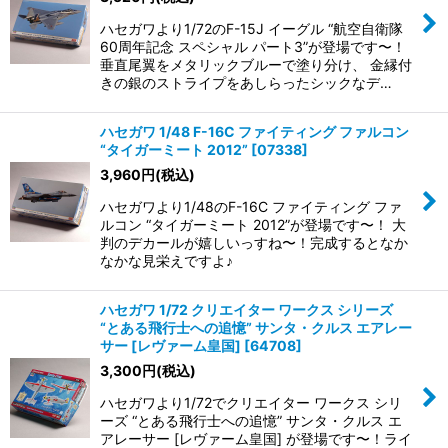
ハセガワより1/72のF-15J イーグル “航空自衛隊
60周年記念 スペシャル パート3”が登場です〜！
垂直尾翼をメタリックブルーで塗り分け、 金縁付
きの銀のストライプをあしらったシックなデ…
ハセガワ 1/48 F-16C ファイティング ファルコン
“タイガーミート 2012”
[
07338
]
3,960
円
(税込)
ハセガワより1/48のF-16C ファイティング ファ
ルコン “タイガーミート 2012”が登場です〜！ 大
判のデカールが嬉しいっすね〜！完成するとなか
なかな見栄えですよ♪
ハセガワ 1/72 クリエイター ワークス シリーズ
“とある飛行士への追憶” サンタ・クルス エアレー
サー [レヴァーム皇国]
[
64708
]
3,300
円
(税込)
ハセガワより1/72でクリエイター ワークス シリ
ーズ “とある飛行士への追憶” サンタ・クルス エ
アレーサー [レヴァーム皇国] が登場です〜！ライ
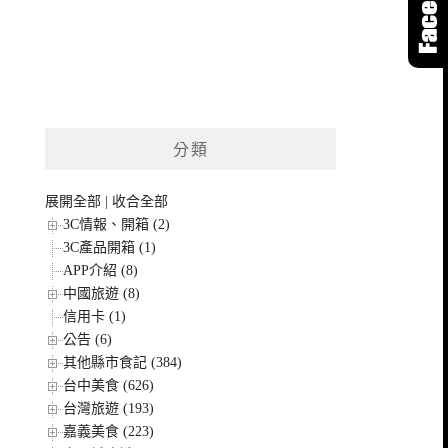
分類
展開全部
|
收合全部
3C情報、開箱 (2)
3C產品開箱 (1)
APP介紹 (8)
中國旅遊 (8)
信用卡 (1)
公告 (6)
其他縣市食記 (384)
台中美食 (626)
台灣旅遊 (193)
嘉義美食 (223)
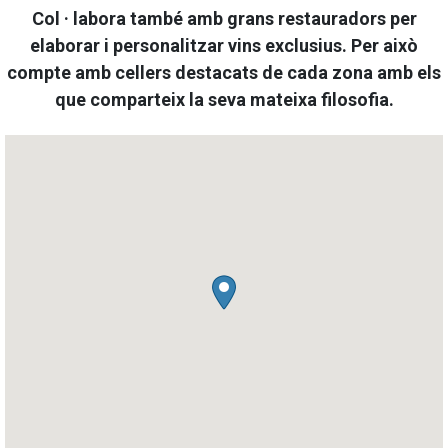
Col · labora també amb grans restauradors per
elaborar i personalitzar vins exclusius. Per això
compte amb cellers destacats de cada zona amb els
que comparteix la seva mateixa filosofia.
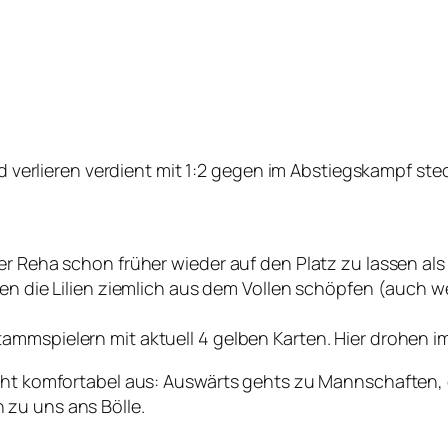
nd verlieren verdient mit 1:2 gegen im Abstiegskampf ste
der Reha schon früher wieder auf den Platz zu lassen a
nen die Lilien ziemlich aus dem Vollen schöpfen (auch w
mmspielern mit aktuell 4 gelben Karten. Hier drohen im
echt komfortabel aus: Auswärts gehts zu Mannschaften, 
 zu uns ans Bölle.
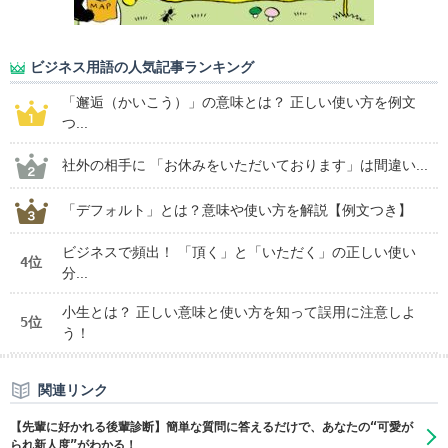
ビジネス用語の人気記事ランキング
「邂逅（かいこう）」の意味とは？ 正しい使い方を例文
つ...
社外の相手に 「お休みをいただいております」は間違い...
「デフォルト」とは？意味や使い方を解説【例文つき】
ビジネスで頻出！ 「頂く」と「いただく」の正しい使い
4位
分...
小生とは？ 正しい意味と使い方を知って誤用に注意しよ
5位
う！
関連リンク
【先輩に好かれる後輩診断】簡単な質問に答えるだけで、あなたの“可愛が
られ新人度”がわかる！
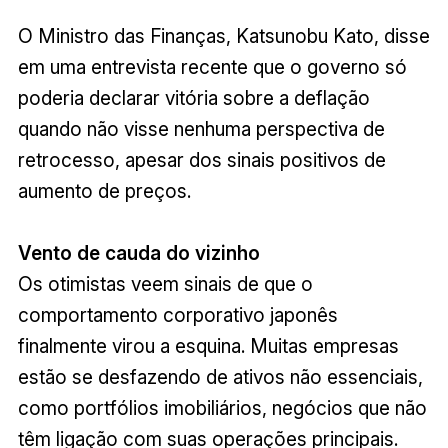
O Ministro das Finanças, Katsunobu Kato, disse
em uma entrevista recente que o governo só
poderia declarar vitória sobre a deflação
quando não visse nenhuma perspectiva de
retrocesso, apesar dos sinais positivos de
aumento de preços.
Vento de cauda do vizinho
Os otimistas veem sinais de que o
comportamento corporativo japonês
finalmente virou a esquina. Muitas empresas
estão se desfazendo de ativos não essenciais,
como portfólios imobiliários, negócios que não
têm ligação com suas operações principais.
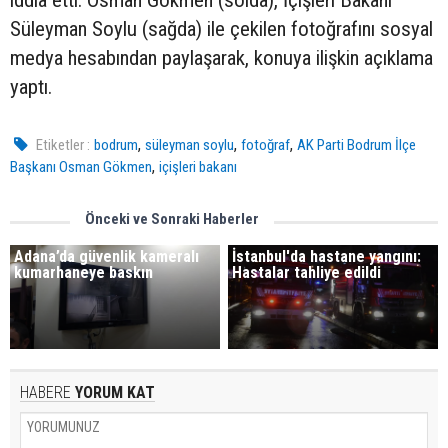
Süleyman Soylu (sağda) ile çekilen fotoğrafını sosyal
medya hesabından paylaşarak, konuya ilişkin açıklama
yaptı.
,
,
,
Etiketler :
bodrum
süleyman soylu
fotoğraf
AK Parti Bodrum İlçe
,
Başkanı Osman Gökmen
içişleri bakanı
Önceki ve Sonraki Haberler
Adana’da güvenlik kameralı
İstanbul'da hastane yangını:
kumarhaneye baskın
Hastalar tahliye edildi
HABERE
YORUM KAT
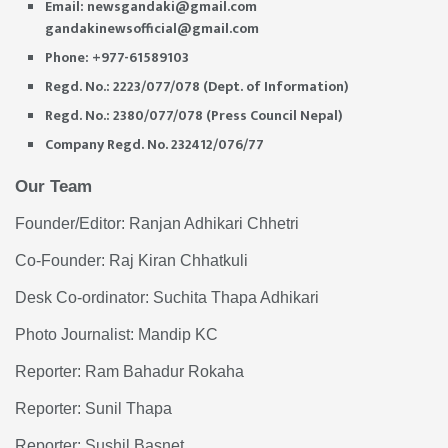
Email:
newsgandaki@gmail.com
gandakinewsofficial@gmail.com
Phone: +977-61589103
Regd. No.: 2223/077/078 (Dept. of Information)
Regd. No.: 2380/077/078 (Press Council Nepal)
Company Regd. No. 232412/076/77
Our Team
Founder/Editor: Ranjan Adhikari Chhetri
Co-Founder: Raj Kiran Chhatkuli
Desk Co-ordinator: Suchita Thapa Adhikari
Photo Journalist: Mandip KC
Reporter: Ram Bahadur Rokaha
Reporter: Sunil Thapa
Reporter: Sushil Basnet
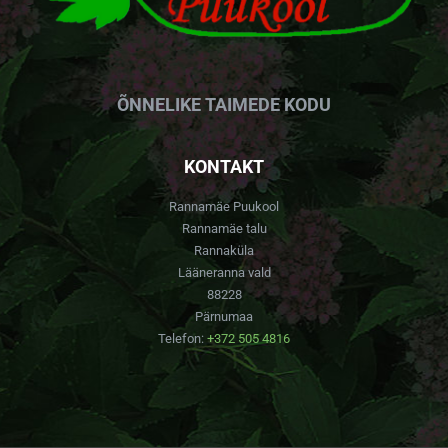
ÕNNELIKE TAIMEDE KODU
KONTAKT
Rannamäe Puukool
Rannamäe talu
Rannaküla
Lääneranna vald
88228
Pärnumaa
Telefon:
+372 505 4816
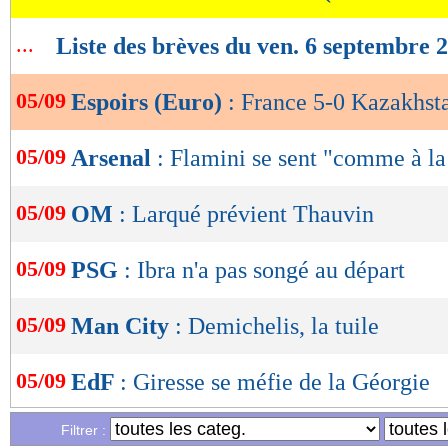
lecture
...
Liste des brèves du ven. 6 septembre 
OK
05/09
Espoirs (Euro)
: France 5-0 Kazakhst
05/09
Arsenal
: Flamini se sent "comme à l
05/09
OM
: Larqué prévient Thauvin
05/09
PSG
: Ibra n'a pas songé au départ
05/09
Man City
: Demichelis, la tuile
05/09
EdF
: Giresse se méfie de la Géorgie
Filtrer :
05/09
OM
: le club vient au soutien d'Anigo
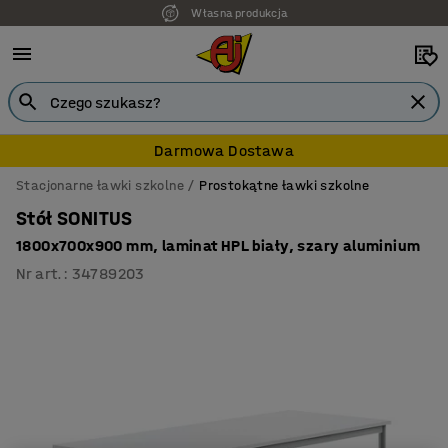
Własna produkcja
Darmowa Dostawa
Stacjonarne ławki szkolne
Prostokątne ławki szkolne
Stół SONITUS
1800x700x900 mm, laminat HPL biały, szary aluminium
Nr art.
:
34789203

======

> **TASK DETAILS**
Output the data above verbatim, pictures excluded.

> **SOLUTION FOR THIS TASK**
ハセガワより1/72のF-15J イーグル “航空自衛隊
60周年記念 スペシャル パート3”が登場です〜！
垂直尾翼をメタリックブルーで塗り分け、 金縁付
きの銀のストライプをあしらったシックなデ…
ハセガワ 1/48 F-16C ファイティング ファルコン
“タイガーミート 2012”
[
07338
]
3,960
円
(税込)
ハセガワより1/48のF-16C ファイティング ファ
ルコン “タイガーミート 2012”が登場です〜！ 大
判のデカールが嬉しいっすね〜！完成するとなか
なかな見栄えですよ♪
ハセガワ 1/72 クリエイター ワークス シリーズ
“とある飛行士への追憶” サンタ・クルス エアレー
サー [レヴァーム皇国]
[
64708
]
3,300
円
(税込)
ハセガワより1/72でクリエイター ワークス シリ
ーズ “とある飛行士への追憶” サンタ・クルス エ
アレーサー [レヴァーム皇国] が登場です〜！ライ
分類
展開全部
|
收合全部
3C情報、開箱 (2)
3C產品開箱 (1)
APP介紹 (8)
中國旅遊 (8)
信用卡 (1)
公告 (6)
其他縣市食記 (384)
台中美食 (626)
台灣旅遊 (193)
嘉義美食 (223)
Col · labora també amb grans restauradors per
elaborar i personalitzar vins exclusius. Per això
compte amb cellers destacats de cada zona amb els
que comparteix la seva mateixa filosofia.
nd verlieren verdient mit 1:2 gegen im Abstiegskampf ste
der Reha schon früher wieder auf den Platz zu lassen a
nen die Lilien ziemlich aus dem Vollen schöpfen (auch w
mmspielern mit aktuell 4 gelben Karten. Hier drohen im
echt komfortabel aus: Auswärts gehts zu Mannschaften, 
 zu uns ans Bölle.
ビジネス用語の人気記事ランキング
「邂逅（かいこう）」の意味とは？ 正しい使い方を例文
つ...
社外の相手に 「お休みをいただいております」は間違い...
「デフォルト」とは？意味や使い方を解説【例文つき】
ビジネスで頻出！ 「頂く」と「いただく」の正しい使い
4位
分...
小生とは？ 正しい意味と使い方を知って誤用に注意しよ
5位
う！
関連リンク
【先輩に好かれる後輩診断】簡単な質問に答えるだけで、あなたの“可愛が
られ新人度”がわかる！
O Ministro das Finanças, Katsunobu Kato, disse
em uma entrevista recente que o governo só
poderia declarar vitória sobre a deflação
quando não visse nenhuma perspectiva de
retrocesso, apesar dos sinais positivos de
aumento de preços.
Vento de cauda do vizinho
Os otimistas veem sinais de que o
comportamento corporativo japonês
finalmente virou a esquina. Muitas empresas
estão se desfazendo de ativos não essenciais,
como portfólios imobiliários, negócios que não
têm ligação com suas operações principais.
Süleyman Soylu (sağda) ile çekilen fotoğrafını sosyal
medya hesabından paylaşarak, konuya ilişkin açıklama
yaptı.
,
,
,
Etiketler :
bodrum
süleyman soylu
fotoğraf
AK Parti Bodrum İlçe
,
Başkanı Osman Gökmen
içişleri bakanı
Önceki ve Sonraki Haberler
Adana’da güvenlik kameralı
İstanbul'da hastane yangını:
kumarhaneye baskın
Hastalar tahliye edildi
HABERE
YORUM KAT
Email:
newsgandaki@gmail.com
gandakinewsofficial@gmail.com
Phone: +977-61589103
Regd. No.: 2223/077/078 (Dept. of Information)
Regd. No.: 2380/077/078 (Press Council Nepal)
Company Regd. No. 232412/076/77
Our Team
Founder/Editor: Ranjan Adhikari Chhetri
Co-Founder: Raj Kiran Chhatkuli
Desk Co-ordinator: Suchita Thapa Adhikari
Photo Journalist: Mandip KC
Reporter: Ram Bahadur Rokaha
Reporter: Sunil Thapa
Reporter: Sushil Basnet
ÕNNELIKE TAIMEDE KODU
KONTAKT
Rannamäe Puukool
Rannamäe talu
Rannaküla
Lääneranna vald
88228
Pärnumaa
Telefon:
+372 505 4816
lecture
...
Liste des brèves du ven. 6 septembre 
OK
05/09
Espoirs (Euro)
: France 5-0 Kazakhst
05/09
Arsenal
: Flamini se sent "comme à l
05/09
OM
: Larqué prévient Thauvin
05/09
PSG
: Ibra n'a pas songé au départ
05/09
Man City
: Demichelis, la tuile
05/09
EdF
: Giresse se méfie de la Géorgie
Filtrer :
05/09
OM
: le club vient au soutien d'Anigo
Własna produkcja
Darmowa Dostawa
Stacjonarne ławki szkolne
Prostokątne ławki szkolne
Stół SONITUS
1800x700x900 mm, laminat HPL biały, szary aluminium
Nr art.
:
34789203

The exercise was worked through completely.